El malestar no siempre se traduce en enfermedades visibles, pero se siente. Cansancio constante, irritabilidad, dificultades para dormir y una sensación persistente de agotamiento mental se repiten cada vez con más frecuencia entre adultos argentinos, especialmente en la franja etaria que va de los 35 a los 60 años.
Según la Encuesta Nacional de Factores de Riesgo del Ministerio de Salud, más del 60 % de los adultos manifestó haber experimentado niveles elevados de estrés en el último año, una cifra que creció respecto de mediciones previas. A esto se suma un informe del Observatorio de Psicología Social de la UBA, que advierte sobre un aumento del malestar emocional asociado a la incertidumbre económica y la sobrecarga cotidiana.
El peso de la economía y la rutina
Especialistas consultados coinciden en que la combinación de inflación, pérdida de poder adquisitivo y múltiples responsabilidades actúa como detonante. “La gente siente que trabaja más, rinde menos y descansa peor”, explican desde el Colegio de Psicólogos de la Provincia de Buenos Aires.

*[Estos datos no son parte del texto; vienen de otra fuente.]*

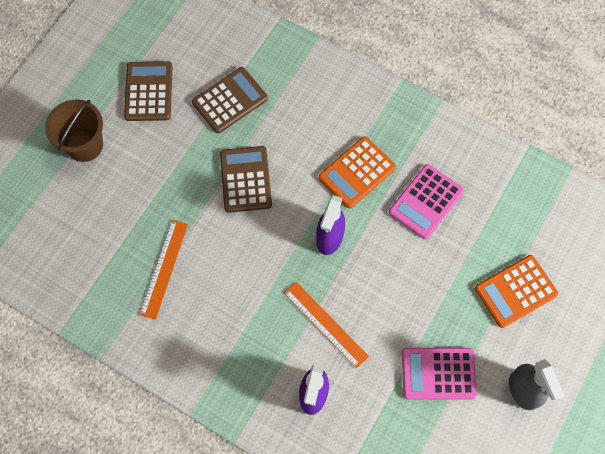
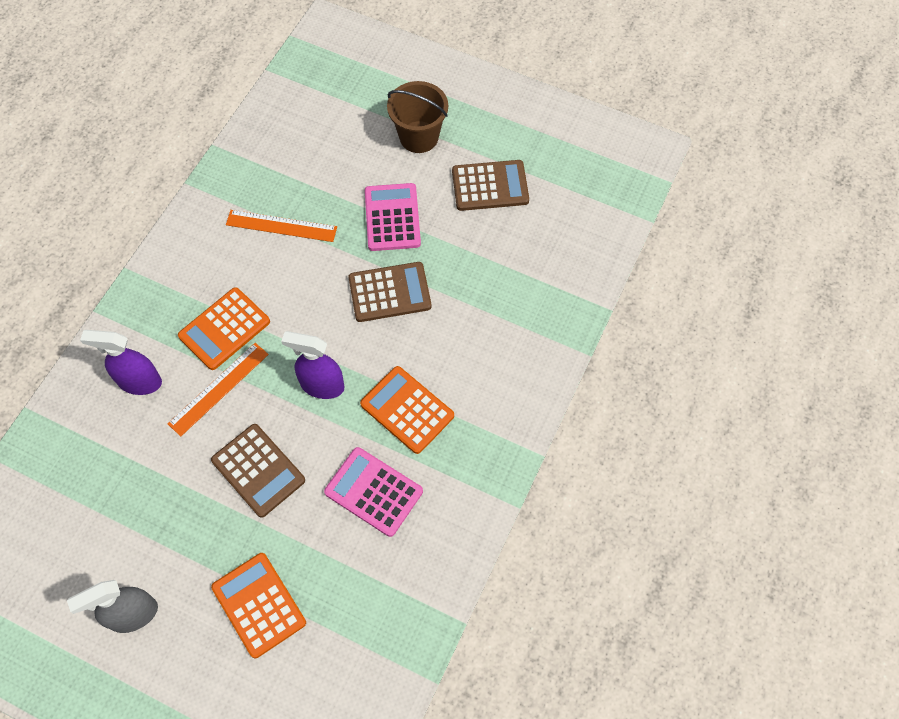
camera: 85 degrees right, 5 degrees down
brown calculator [192,67,268,133] -> brown calculator moved to [211,424,305,518]
pink calculator [402,348,477,400] -> pink calculator moved to [365,183,421,251]
none -> orange calculator [178,287,270,370]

Un estudio privado de la consultora Voices! indicó que 7 de cada 10 adultos aseguran vivir “preocupados de forma permanente” por su situación económica, incluso cuando mantienen empleo estable.
Impacto en la salud
El estrés sostenido no es un problema menor. La Organización Mundial de la Salud (OMS) advierte que está directamente vinculado a trastornos cardiovasculares, ansiedad, depresión y problemas gastrointestinales. En Argentina, las consultas por síntomas de ansiedad y ataques de pánico crecieron notablemente en el sistema de salud público y privado desde 2023.
¿Se habla más, pero se vive peor?
Aunque hoy existe mayor conciencia sobre la salud mental, los especialistas señalan una paradoja: se habla más del tema, pero las condiciones estructurales que generan el malestar persisten. “Reconocer el problema es un avance, pero no alcanza si no hay cambios en la calidad de vida”, señalan desde el ámbito académico.